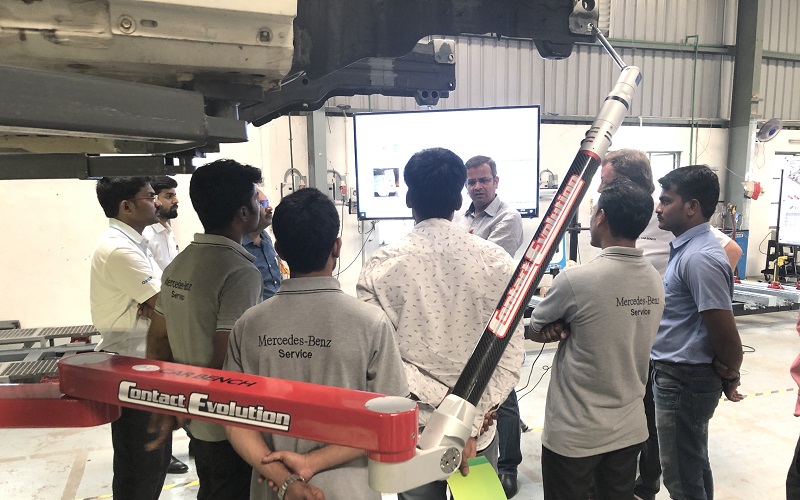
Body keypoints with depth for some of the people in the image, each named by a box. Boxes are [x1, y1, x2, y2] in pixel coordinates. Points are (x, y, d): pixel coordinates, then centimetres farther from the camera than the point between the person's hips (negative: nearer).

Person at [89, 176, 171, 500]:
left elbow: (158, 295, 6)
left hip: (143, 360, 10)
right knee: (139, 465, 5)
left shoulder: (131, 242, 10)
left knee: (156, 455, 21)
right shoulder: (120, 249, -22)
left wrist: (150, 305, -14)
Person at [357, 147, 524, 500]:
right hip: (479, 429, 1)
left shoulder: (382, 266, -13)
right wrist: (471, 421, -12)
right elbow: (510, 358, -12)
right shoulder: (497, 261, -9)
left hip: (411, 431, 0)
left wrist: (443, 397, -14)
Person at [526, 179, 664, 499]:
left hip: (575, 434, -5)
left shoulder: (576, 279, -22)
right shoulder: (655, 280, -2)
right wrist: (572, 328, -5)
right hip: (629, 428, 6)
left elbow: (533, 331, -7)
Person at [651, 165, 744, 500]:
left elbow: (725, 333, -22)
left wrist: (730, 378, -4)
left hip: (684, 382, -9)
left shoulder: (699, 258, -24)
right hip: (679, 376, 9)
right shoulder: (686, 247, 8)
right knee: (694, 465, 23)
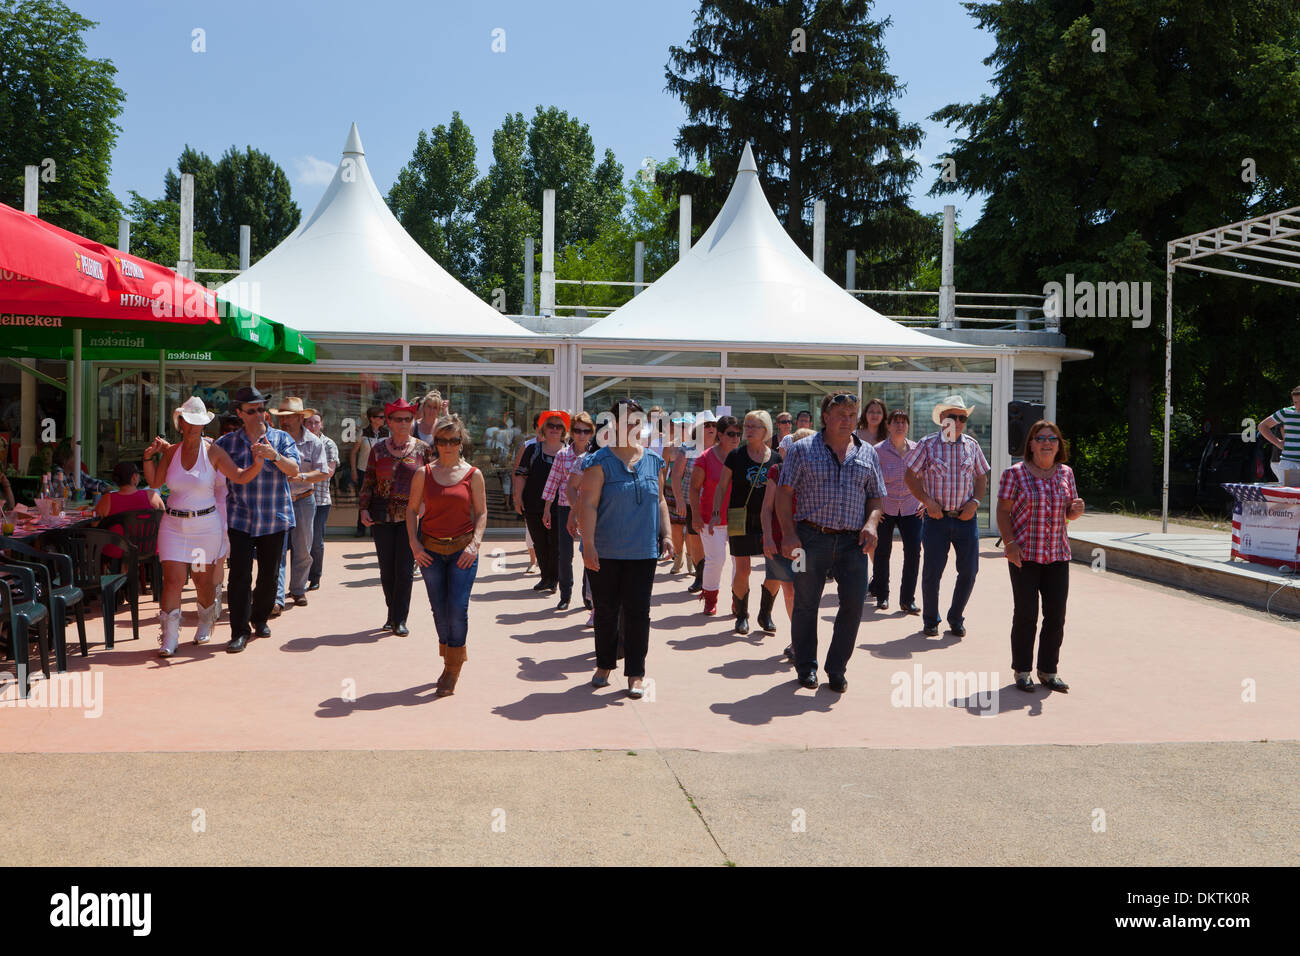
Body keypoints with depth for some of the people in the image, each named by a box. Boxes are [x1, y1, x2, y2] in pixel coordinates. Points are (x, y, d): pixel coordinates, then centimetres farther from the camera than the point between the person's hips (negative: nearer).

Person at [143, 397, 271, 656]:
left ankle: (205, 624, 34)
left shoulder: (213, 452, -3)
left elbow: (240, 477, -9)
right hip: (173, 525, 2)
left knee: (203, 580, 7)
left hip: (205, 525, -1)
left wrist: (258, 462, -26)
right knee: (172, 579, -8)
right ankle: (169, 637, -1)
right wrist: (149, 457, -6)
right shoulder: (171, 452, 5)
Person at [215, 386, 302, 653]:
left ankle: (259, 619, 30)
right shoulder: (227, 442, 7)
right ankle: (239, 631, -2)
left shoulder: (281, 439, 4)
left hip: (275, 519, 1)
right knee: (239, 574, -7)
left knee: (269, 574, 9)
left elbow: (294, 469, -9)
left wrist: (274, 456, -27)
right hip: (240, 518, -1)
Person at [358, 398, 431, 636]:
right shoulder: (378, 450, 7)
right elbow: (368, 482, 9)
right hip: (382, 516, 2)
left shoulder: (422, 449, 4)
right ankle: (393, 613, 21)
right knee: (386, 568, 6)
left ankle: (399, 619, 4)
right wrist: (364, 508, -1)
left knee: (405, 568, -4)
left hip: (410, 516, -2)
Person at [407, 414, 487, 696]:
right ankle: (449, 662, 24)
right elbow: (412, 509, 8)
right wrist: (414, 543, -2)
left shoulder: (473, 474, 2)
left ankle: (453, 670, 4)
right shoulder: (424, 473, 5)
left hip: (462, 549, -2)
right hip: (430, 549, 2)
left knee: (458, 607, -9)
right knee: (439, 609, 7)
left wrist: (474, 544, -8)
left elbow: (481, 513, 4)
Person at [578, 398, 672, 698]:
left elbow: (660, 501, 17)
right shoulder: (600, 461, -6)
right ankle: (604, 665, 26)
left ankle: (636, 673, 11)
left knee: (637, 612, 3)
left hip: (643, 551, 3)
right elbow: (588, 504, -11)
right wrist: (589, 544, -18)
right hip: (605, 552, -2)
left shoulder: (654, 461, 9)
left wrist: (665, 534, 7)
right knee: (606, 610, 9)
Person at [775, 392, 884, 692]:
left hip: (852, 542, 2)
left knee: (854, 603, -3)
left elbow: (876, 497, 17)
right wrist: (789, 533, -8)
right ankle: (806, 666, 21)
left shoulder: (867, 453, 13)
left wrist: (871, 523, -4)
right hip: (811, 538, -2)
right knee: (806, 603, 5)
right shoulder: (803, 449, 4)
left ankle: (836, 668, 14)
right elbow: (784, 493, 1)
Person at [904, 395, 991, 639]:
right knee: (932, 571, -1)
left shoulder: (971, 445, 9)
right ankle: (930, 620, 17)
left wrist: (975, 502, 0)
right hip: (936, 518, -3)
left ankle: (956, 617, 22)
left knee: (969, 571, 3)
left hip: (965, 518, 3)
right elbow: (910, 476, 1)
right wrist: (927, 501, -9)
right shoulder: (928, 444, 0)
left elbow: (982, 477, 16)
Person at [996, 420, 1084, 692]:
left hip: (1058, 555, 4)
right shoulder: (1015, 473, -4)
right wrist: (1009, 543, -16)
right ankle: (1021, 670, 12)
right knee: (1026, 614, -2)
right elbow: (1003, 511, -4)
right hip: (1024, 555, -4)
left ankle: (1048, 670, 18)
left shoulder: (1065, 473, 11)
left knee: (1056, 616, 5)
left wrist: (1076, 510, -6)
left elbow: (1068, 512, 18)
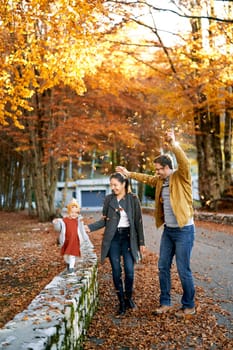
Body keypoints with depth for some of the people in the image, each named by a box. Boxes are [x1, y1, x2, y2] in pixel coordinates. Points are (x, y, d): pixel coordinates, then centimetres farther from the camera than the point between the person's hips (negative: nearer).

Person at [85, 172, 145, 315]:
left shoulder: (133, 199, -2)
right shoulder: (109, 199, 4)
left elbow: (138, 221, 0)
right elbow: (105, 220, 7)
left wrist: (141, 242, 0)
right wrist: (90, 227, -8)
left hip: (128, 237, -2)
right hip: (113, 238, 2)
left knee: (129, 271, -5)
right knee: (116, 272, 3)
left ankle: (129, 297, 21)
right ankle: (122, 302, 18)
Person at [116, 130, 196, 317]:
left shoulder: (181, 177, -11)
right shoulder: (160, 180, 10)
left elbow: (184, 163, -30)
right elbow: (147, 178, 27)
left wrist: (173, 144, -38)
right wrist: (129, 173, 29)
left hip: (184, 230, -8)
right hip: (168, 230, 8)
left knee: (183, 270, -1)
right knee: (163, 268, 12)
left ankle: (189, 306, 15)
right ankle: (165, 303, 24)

• **Exercise description**
Go back to the listing above and reproduce, exactly, the stretch from the line bearing "right wrist: (471, 421, -12)" through the line bearing "left ankle: (399, 619, 4)", without its pictures.

• **Reply to the task**
right wrist: (471, 421, -12)
right elbow: (510, 358, -12)
right shoulder: (497, 261, -9)
left hip: (411, 431, 0)
left wrist: (443, 397, -14)
Person at [526, 179, 664, 499]:
left hip: (575, 434, -5)
left shoulder: (576, 279, -22)
right shoulder: (655, 280, -2)
right wrist: (572, 328, -5)
right hip: (629, 428, 6)
left elbow: (533, 331, -7)
Person at [651, 165, 744, 500]:
left elbow: (725, 333, -22)
left wrist: (730, 378, -4)
left hip: (684, 382, -9)
left shoulder: (699, 258, -24)
right hip: (679, 376, 9)
right shoulder: (686, 247, 8)
right knee: (694, 465, 23)
Body keypoints with depth for some of the people in the image, each named by a box. Boxes are [x1, y1, x2, y2] in pixel coordinates. Points are (x, y, d): pixel coordinates, then centimetres farther from the camera than the point between the person's hips (negative: nearer).

Person at [143, 397, 271, 656]:
left ankle: (205, 624, 34)
left shoulder: (213, 452, -3)
left elbow: (240, 477, -9)
right hip: (173, 525, 2)
left knee: (203, 580, 7)
left hip: (205, 525, -1)
left wrist: (258, 462, -26)
right knee: (172, 579, -8)
right ankle: (169, 637, -1)
right wrist: (149, 457, -6)
right shoulder: (171, 452, 5)
Person at [215, 386, 302, 653]:
left ankle: (259, 619, 30)
right shoulder: (227, 442, 7)
right ankle: (239, 631, -2)
left shoulder: (281, 439, 4)
left hip: (275, 519, 1)
right knee: (239, 574, -7)
left knee: (269, 574, 9)
left elbow: (294, 469, -9)
left wrist: (274, 456, -27)
right hip: (240, 518, -1)
Person at [358, 398, 431, 636]:
right shoulder: (378, 450, 7)
right elbow: (368, 482, 9)
right hip: (382, 516, 2)
left shoulder: (422, 449, 4)
right ankle: (393, 613, 21)
right knee: (386, 568, 6)
left ankle: (399, 619, 4)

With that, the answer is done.